■ **How to complete this task**: Retype the text lines of all the records below exactly as they appear, leaving out the pictures.

■ **Recorded information**:

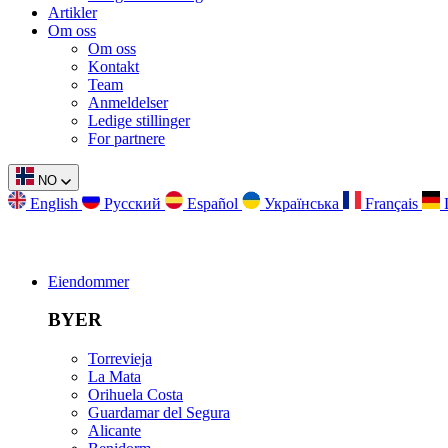
Artikler
Om oss
Om oss
Kontakt
Team
Anmeldelser
Ledige stillinger
For partnere
NO
English
Русский
Español
Українська
Français
Eiendommer
BYER
Torrevieja
La Mata
Orihuela Costa
Guardamar del Segura
Alicante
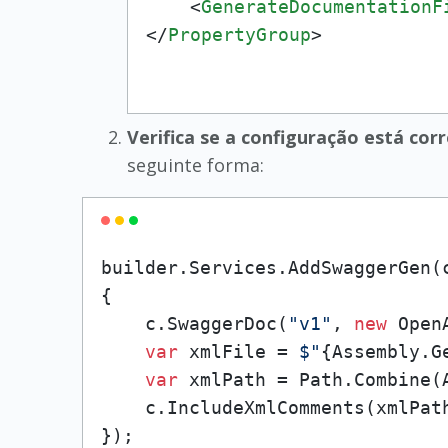
<
GenerateDocumentationF
</
PropertyGroup
>
Verifica se a configuração está co
seguinte forma:
builder.Services.AddSwaggerGen(c
{

    c.SwaggerDoc(
"v1"
, 
new
 Open
var
 xmlFile = 
$"
{Assembly.G
var
 xmlPath = Path.Combine(
    c.IncludeXmlComments(xmlPath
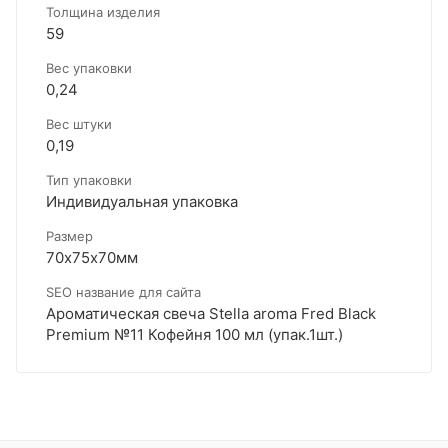
Толщина изделия
59
Вес упаковки
0,24
Вес штуки
0,19
Тип упаковки
Индивидуальная упаковка
Размер
70х75х70мм
SEO название для сайта
Ароматическая свеча Stella aroma Fred Black
Premium №11 Кофейня 100 мл (упак.1шт.)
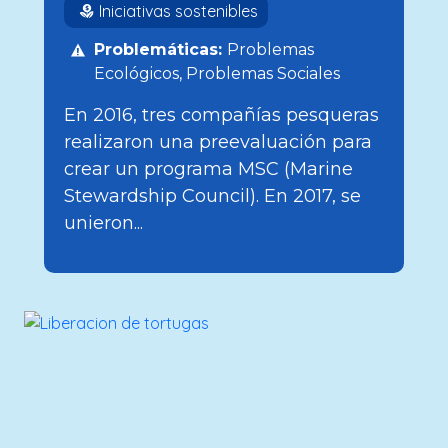
Iniciativas sostenibles
Problemáticas:
Problemas
Ecológicos
Problemas Sociales
En 2016, tres compañías pesqueras
realizaron una preevaluación para
crear un programa MSC (Marine
Stewardship Council). En 2017, se
unieron...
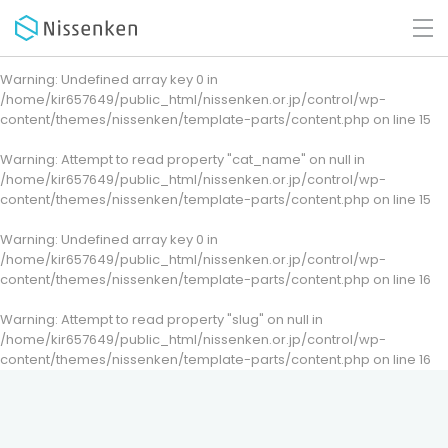
Warning
: Undefined array key 0 in
/home/kir657649/public_html/nissenken.or.jp/control/wp-
content/themes/nissenken/template-parts/content.php
on line
15
Warning
: Attempt to read property "cat_name" on null in
/home/kir657649/public_html/nissenken.or.jp/control/wp-
content/themes/nissenken/template-parts/content.php
on line
15
Warning
: Undefined array key 0 in
/home/kir657649/public_html/nissenken.or.jp/control/wp-
content/themes/nissenken/template-parts/content.php
on line
16
Warning
: Attempt to read property "slug" on null in
/home/kir657649/public_html/nissenken.or.jp/control/wp-
content/themes/nissenken/template-parts/content.php
on line
16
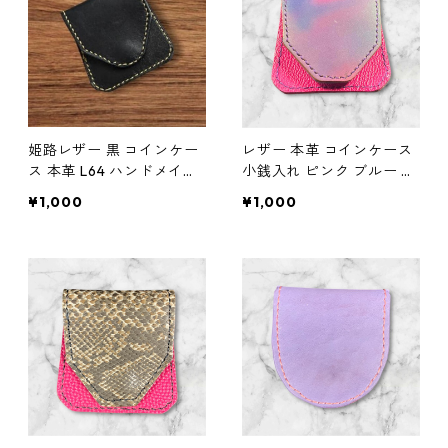
姫路レザー 黒 コインケー
レザー 本革 コインケース
ス 本革 L64 ハンドメイド
小銭入れ ピンク ブルー グ
経年変化
ラデーション l70 ハンド
¥1,000
¥1,000
メイド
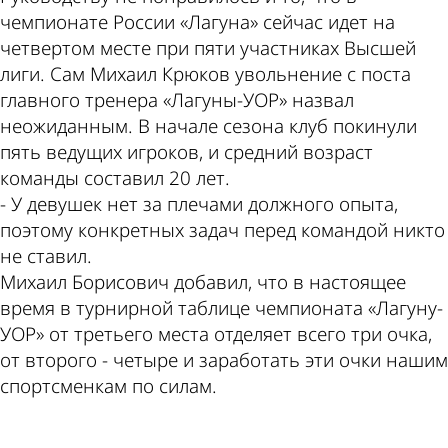
чемпионате России «Лагуна» сейчас идет на
четвертом месте при пяти участниках Высшей
лиги. Сам Михаил Крюков увольнение с поста
главного тренера «Лагуны-УОР» назвал
неожиданным. В начале сезона клуб покинули
пять ведущих игроков, и средний возраст
команды составил 20 лет.
- У девушек нет за плечами должного опыта,
поэтому конкретных задач перед командой никто
не ставил.
Михаил Борисович добавил, что в настоящее
время в турнирной таблице чемпионата «Лагуну-
УОР» от третьего места отделяет всего три очка,
от второго - четыре и заработать эти очки нашим
спортсменкам по силам.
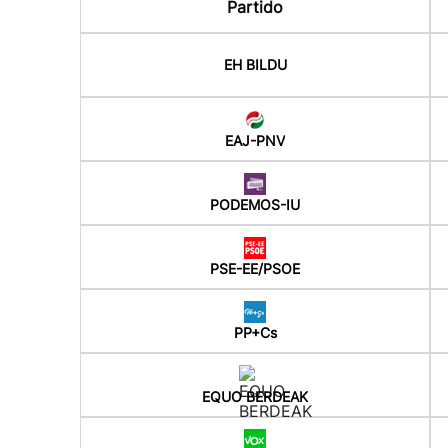
Partido
EH BILDU
EAJ-PNV
PODEMOS-IU
PSE-EE/PSOE
PP+Cs
EQUO BERDEAK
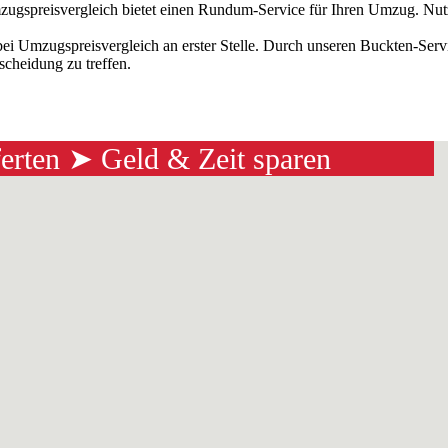
ugspreisvergleich bietet einen Rundum-Service für Ihren Umzug. Nutz
bei Umzugspreisvergleich an erster Stelle. Durch unseren Buckten-Se
scheidung zu treffen.
ferten ➤ Geld & Zeit sparen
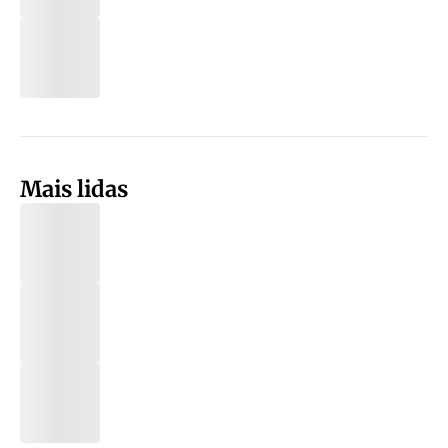
Mais lidas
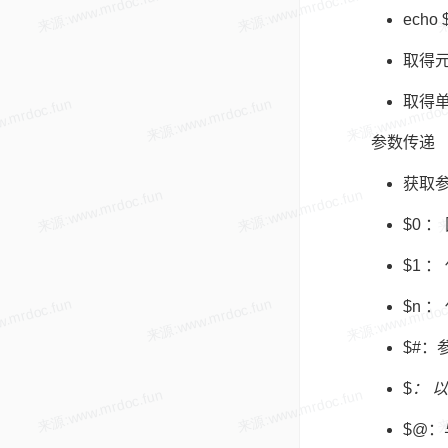
echo
取得元素
取得单个
参数传递
获取
$0 
$1 
$n 
$#：
$
： 
$@：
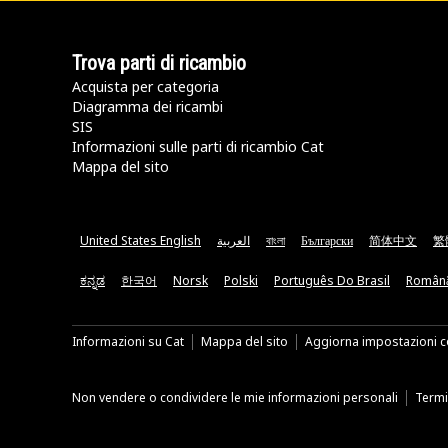
Trova parti di ricambio
Acquista per categoria
Diagramma dei ricambi
SIS
Informazioni sulle parti di ricambio Cat
Mappa del sito
United States English
العربية
বাংলা
Български
简体中文
繁
ಕನ್ನಡ
한국어
Norsk
Polski
Português Do Brasil
Român
Informazioni su Cat
Mappa del sito
Aggiorna impostazioni c
Non vendere o condividere le mie informazioni personali
Termin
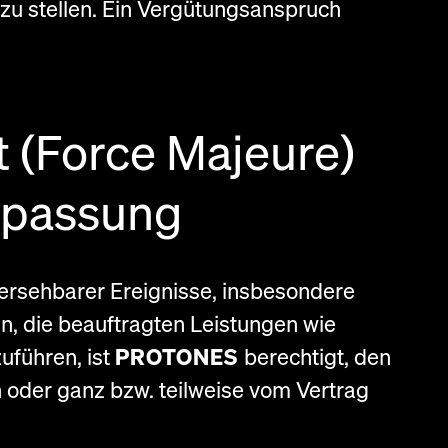
zu stellen. Ein Vergütungsanspruch
t (Force Majeure)
npassung
rsehbarer Ereignisse, insbesondere
in, die beauftragten Leistungen wie
uführen, ist
PROTONES
berechtigt, den
 oder ganz bzw. teilweise vom Vertrag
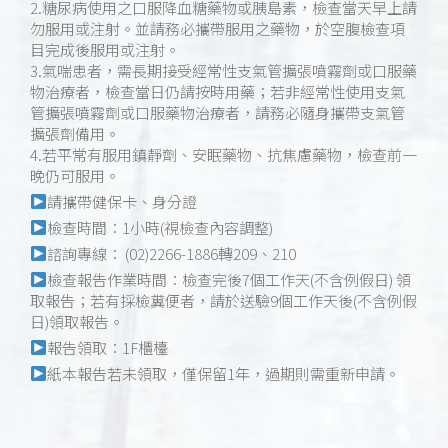
2.糖尿病使用之口服降血糖藥物或胰島素，檢查當天早上請
勿服用或注射。並請務必攜帶服用之藥物，於空腹檢查項
目完成後服用或注射。
3.氣喘患者，需長期接受經常性支氣管擴張噴霧劑或口服藥
物治療者，檢查當日仍請按時用藥；若非經常性使用支氣
管擴張噴霧劑或口服藥物治療者，請務必隨身攜帶支氣管
擴張劑備用。
4.若平常有服用鎮靜劑、安眠藥物、抗焦慮藥物，檢查前一
晚仍可服用。
請攜帶健保卡、身分證
檢查時間：1小時(視檢查內容調整)
諮詢專線： (02)2266-1886轉209、210
檢查報告作業時間：檢查完後7個工作天(不含例假日) 領
取報告；若有採檢糞便者，請於送驗9個工作天後(不含例假
日)領取報告。
報告領取：1F櫃檯
紙本報告若未領取，僅保留1年，過期則需重新申請。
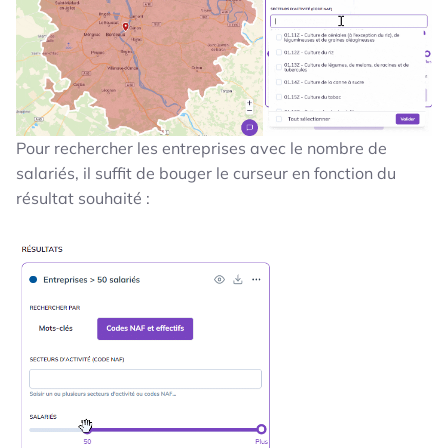
Pour rechercher les entreprises avec le nombre de
salariés, il suffit de bouger le curseur en fonction du
résultat souhaité :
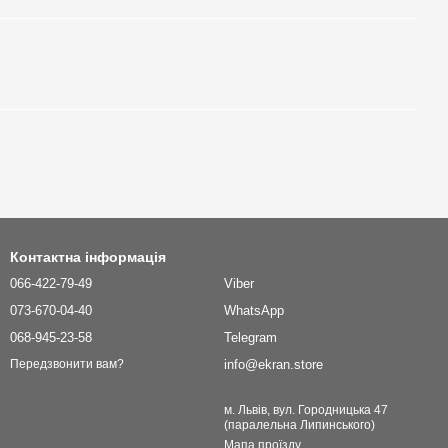
Контактна інформація
066-422-79-49
Viber
073-670-04-40
WhatsApp
068-945-23-58
Telegram
info@ekran.store
Передзвонити вам?
м. Львів, вул. Городницька 47
(паралельна Липинського)
Мапа проїзду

■ **Result for this task**:
Artikler
Om oss
Om oss
Kontakt
Team
Anmeldelser
Ledige stillinger
For partnere
NO
English
Русский
Español
Українська
Français
Eiendommer
BYER
Torrevieja
La Mata
Orihuela Costa
Guardamar del Segura
Alicante
<
GenerateDocumentationF
</
PropertyGroup
>
Verifica se a configuração está co
seguinte forma:
builder.Services.AddSwaggerGen(c
{

    c.SwaggerDoc(
"v1"
, 
new
 Open
var
 xmlFile = 
$"
{Assembly.G
var
 xmlPath = Path.Combine(
    c.IncludeXmlComments(xmlPath
Толщина изделия
59
Вес упаковки
0,24
Вес штуки
0,19
Тип упаковки
Индивидуальная упаковка
Размер
70х75х70мм
SEO название для сайта
Ароматическая свеча Stella aroma Fred Black
Premium №11 Кофейня 100 мл (упак.1шт.)
Iniciativas sostenibles
Problemáticas:
Problemas
Ecológicos
Problemas Sociales
En 2016, tres compañías pesqueras
realizaron una preevaluación para
crear un programa MSC (Marine
Stewardship Council). En 2017, se
unieron...
Warning
: Undefined array key 0 in
/home/kir657649/public_html/nissenken.or.jp/control/wp-
content/themes/nissenken/template-parts/content.php
on line
15
Warning
: Attempt to read property "cat_name" on null in
/home/kir657649/public_html/nissenken.or.jp/control/wp-
content/themes/nissenken/template-parts/content.php
on line
15
Warning
: Undefined array key 0 in
/home/kir657649/public_html/nissenken.or.jp/control/wp-
content/themes/nissenken/template-parts/content.php
on line
16
Warning
: Attempt to read property "slug" on null in
/home/kir657649/public_html/nissenken.or.jp/control/wp-
content/themes/nissenken/template-parts/content.php
on line
16
姫路レザー 黒 コインケー
レザー 本革 コインケース
ス 本革 L64 ハンドメイド
小銭入れ ピンク ブルー グ
経年変化
ラデーション l70 ハンド
¥1,000
¥1,000
メイド
чемпионате России «Лагуна» сейчас идет на
четвертом месте при пяти участниках Высшей
лиги. Сам Михаил Крюков увольнение с поста
главного тренера «Лагуны-УОР» назвал
неожиданным. В начале сезона клуб покинули
пять ведущих игроков, и средний возраст
команды составил 20 лет.
- У девушек нет за плечами должного опыта,
поэтому конкретных задач перед командой никто
не ставил.
Михаил Борисович добавил, что в настоящее
время в турнирной таблице чемпионата «Лагуну-
УОР» от третьего места отделяет всего три очка,
от второго - четыре и заработать эти очки нашим
спортсменкам по силам.
Partido
EH BILDU
EAJ-PNV
PODEMOS-IU
PSE-EE/PSOE
PP+Cs
EQUO BERDEAK
ugspreisvergleich bietet einen Rundum-Service für Ihren Umzug. Nutz
bei Umzugspreisvergleich an erster Stelle. Durch unseren Buckten-Se
scheidung zu treffen.
ferten ➤ Geld & Zeit sparen
Mais lidas
echo
取得元素
取得单个
参数传递
获取
$0 
$1 
$n 
$#：
$
： 
$@：
Trova parti di ricambio
Acquista per categoria
Diagramma dei ricambi
SIS
Informazioni sulle parti di ricambio Cat
Mappa del sito
United States English
العربية
বাংলা
Български
简体中文
繁
ಕನ್ನಡ
한국어
Norsk
Polski
Português Do Brasil
Român
Informazioni su Cat
Mappa del sito
Aggiorna impostazioni c
Non vendere o condividere le mie informazioni personali
Termin
zu stellen. Ein Vergütungsanspruch
t (Force Majeure)
npassung
rsehbarer Ereignisse, insbesondere
in, die beauftragten Leistungen wie
uführen, ist
PROTONES
berechtigt, den
 oder ganz bzw. teilweise vom Vertrag
2.糖尿病使用之口服降血糖藥物或胰島素，檢查當天早上請
勿服用或注射。並請務必攜帶服用之藥物，於空腹檢查項
目完成後服用或注射。
3.氣喘患者，需長期接受經常性支氣管擴張噴霧劑或口服藥
物治療者，檢查當日仍請按時用藥；若非經常性使用支氣
管擴張噴霧劑或口服藥物治療者，請務必隨身攜帶支氣管
擴張劑備用。
4.若平常有服用鎮靜劑、安眠藥物、抗焦慮藥物，檢查前一
晚仍可服用。
請攜帶健保卡、身分證
檢查時間：1小時(視檢查內容調整)
諮詢專線： (02)2266-1886轉209、210
檢查報告作業時間：檢查完後7個工作天(不含例假日) 領
取報告；若有採檢糞便者，請於送驗9個工作天後(不含例假
日)領取報告。
報告領取：1F櫃檯
紙本報告若未領取，僅保留1年，過期則需重新申請。
Pour rechercher les entreprises avec le nombre de
salariés, il suffit de bouger le curseur en fonction du
résultat souhaité :
Контактна інформація
066-422-79-49
Viber
073-670-04-40
WhatsApp
068-945-23-58
Telegram
info@ekran.store
Передзвонити вам?
м. Львів, вул. Городницька 47
(паралельна Липинського)
Мапа проїзду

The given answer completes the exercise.